Q: What should I do to get rid of personal information on my smartphone before I sell it? — M.

A: Smartphone technology continues to evolve at a breathtaking pace, and resale values on popular phones are often an enticing way to upgrade to the newest model.

It’s important to remember that your smartphone is a really small, but powerful computer that contains more personal information than anything else you own.

If an ID thief gets a hold of your smartphone, the first thing they’ll do is start searching through your emails to figure out what online accounts you have. They then go to each website’s “I forgot my password” page to have a password reset sent to the account on your smartphone (and they are off to the races).

If you use a webmail system (AOL, Yahoo, Gmail, etc.), they can also lock you out of your own email account using your smartphone while they do their dirty work.

You want to make sure that you wipe all that sensitive data off before you turn it over to some stranger, and it’s fairly easy to do on any device.

WARNING: Before you perform a secure wipe of any device, make absolutely sure that you have a backup copy of all your photos, music, contacts or whatever you care about. Make sure you actually pull this information up on your computer or another smartphone to verify that you have everything you care about first.

iPhone users can securely erase all data by tapping Settings/General and scrolling down to the very bottom option, which is Reset.

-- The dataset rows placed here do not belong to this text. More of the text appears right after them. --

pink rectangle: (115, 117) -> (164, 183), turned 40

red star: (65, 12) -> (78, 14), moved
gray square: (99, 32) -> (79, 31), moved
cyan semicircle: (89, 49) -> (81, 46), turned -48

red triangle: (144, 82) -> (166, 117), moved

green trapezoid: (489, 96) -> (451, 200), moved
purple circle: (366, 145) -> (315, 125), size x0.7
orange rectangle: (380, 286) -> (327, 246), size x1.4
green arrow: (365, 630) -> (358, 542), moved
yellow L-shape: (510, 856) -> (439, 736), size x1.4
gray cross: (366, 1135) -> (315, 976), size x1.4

In the Reset menu, choose the “Erase All Contents and Settings.” (These steps also work on the iPad and iPod Touch, which can also be loaded with personal information).

There are many Blackberry models that can have slightly different menu structures, but most users can go into the Options menu, then “Security” and then “Security Wipe” to run the extensive process (it can take 5 to 10 minutes depending upon the model).

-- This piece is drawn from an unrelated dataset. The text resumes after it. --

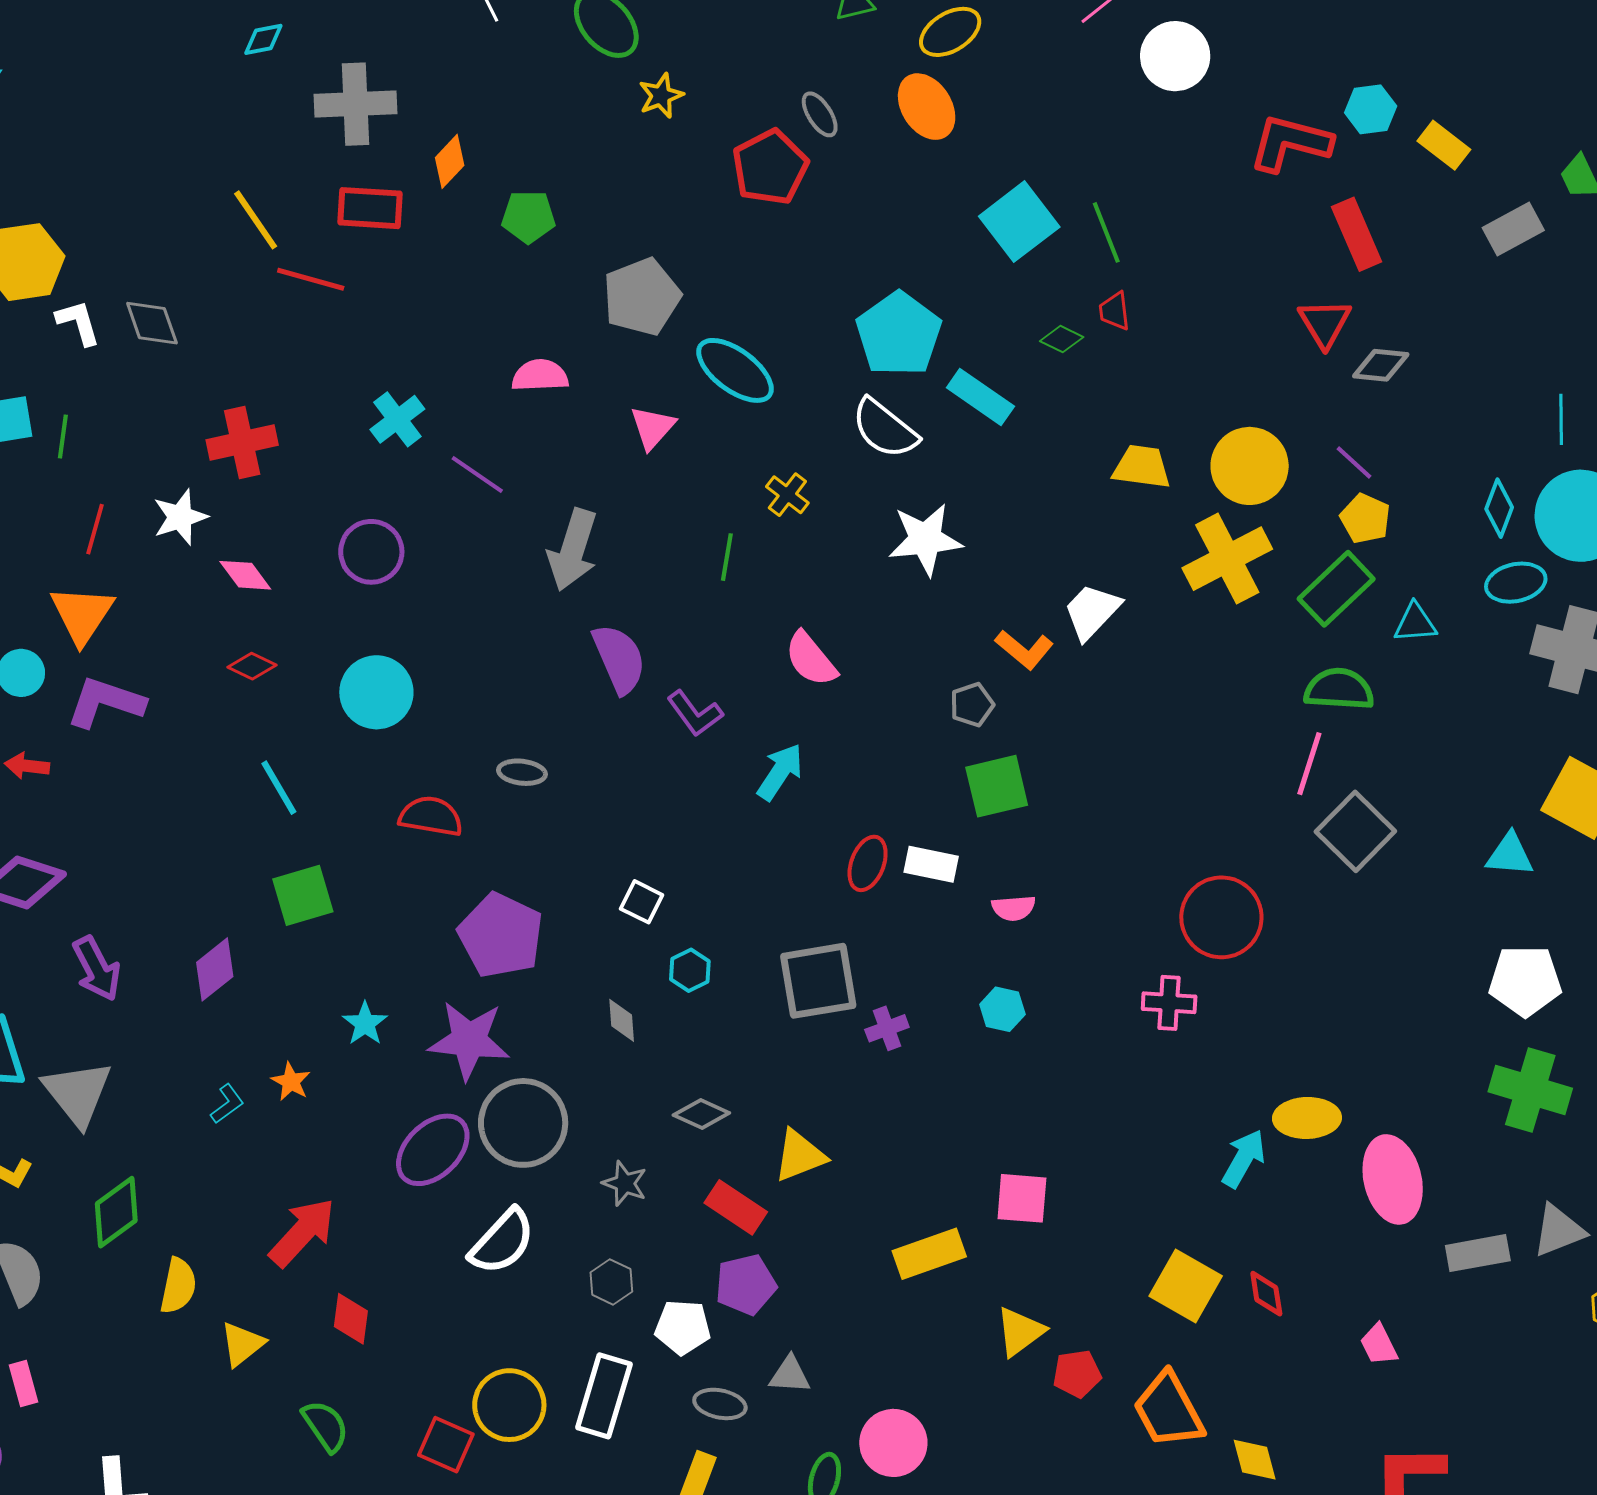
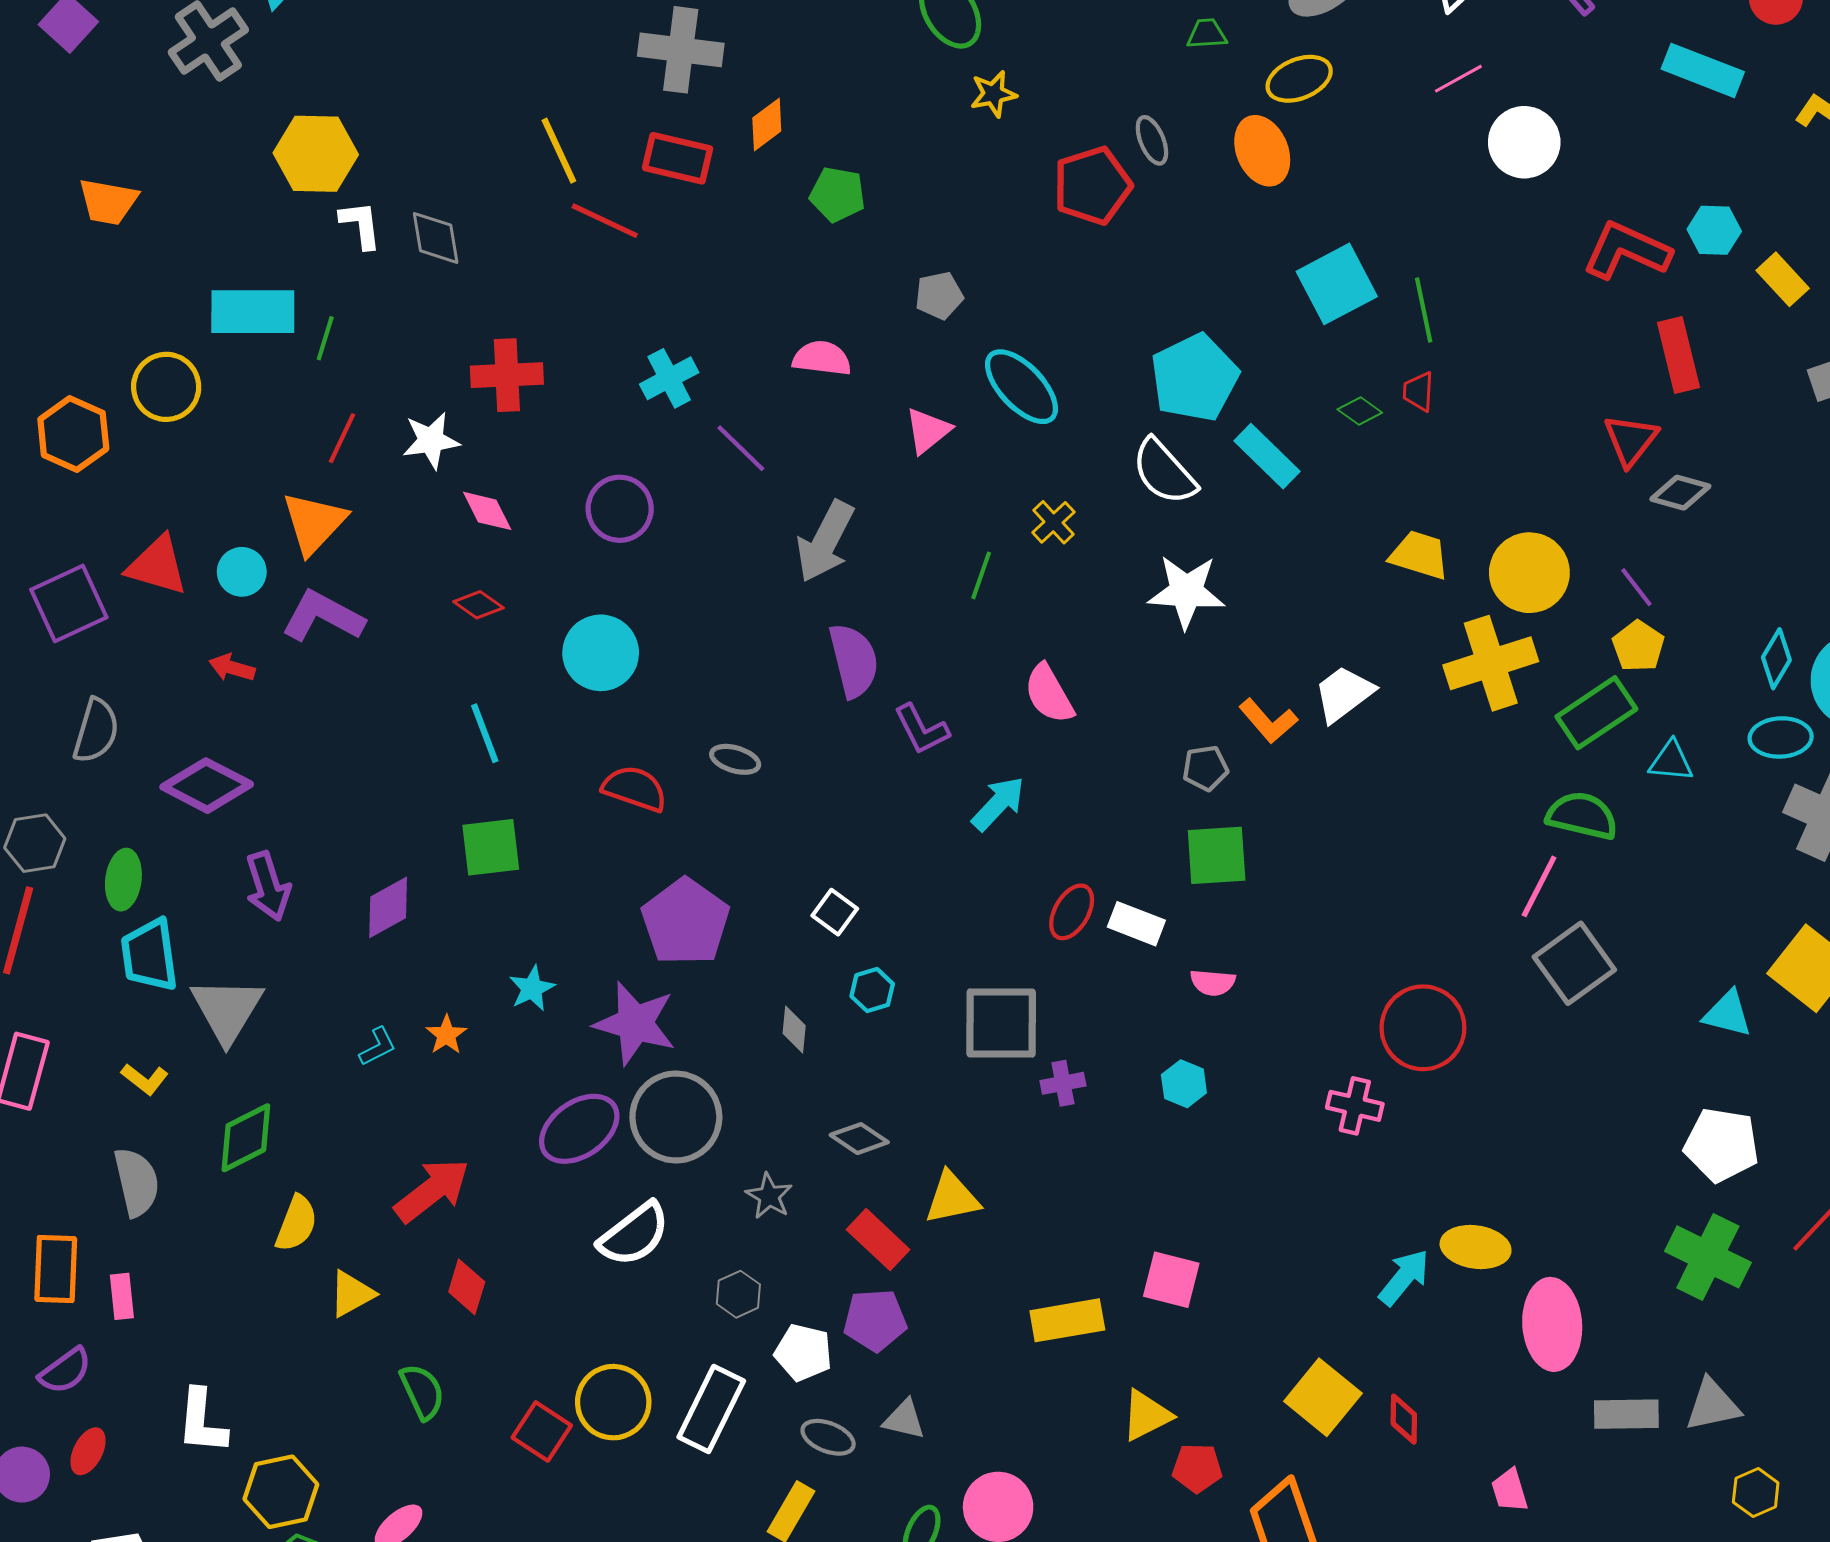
gray pentagon: (642, 297) -> (939, 296), size x0.6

If you want specific instructions for your exact Blackberry model, simply do a Google search for “factory reset for Blackberry (model name/number).”

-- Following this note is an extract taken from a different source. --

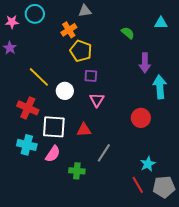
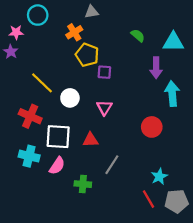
pink star: (12, 22) -> (16, 32), moved
cyan triangle: (161, 23) -> (173, 42), moved, size x1.5
purple square: (91, 76) -> (104, 72), moved

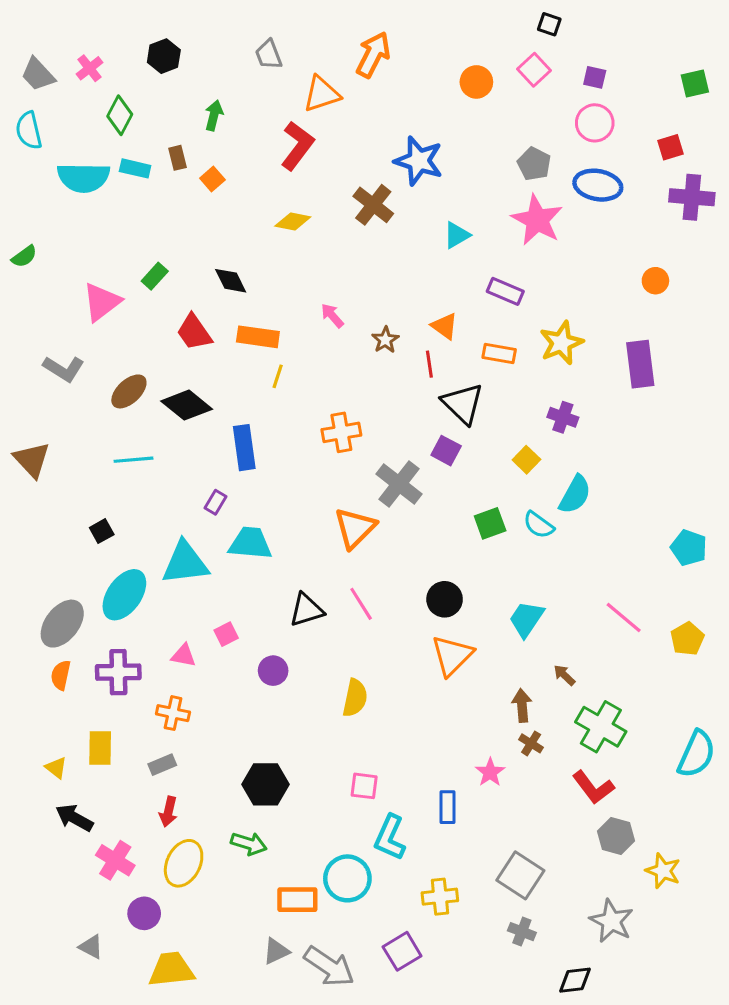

The Android platform also has so many different versions, but they generally have the factory reset in the Settings menu under either the “Storage” or “Privacy” menus. It’s also best to do a Google search for the reset instructions on your specific device and operating system version.

With both Blackberry and Android handsets, you also need to pay attention to the expansion memory cards. Either wipe them as well or remove them before you sell your handset.

Once you feel comfortable that you’ve wiped the data, you’ll have numerous online options for selling your phone. Before you go through the hassle and uncertainty of selling your phone to a stranger, let your Facebook, Twitter, LinkedIn or other online friends know that you have a phone for sale.

To help you understand what your phone might be worth, check with the virtual pawn shops that have simple online tools for determining value.

Gazelle (http://www.gazelle.com ) seems to offer some of the highest prices, especially if you have a damaged phone (screen, etc.)

SellCell (http://www.sellcell.com ), BuyMyTronics (http://www.buymytronics.com ) and NextWorth (http://www.nextworth.com ) are a few other sites that you can use to determine the value or if you don’t want to deal with the hassle of selling it on Craigslist or eBay.

But remember, the prices that you are quoted are based on the condition you believe the phone is in, which the company could dispute once you ship it to them. If you know there are functional issues, water or cosmetic damage, expect the actual payment to be lower.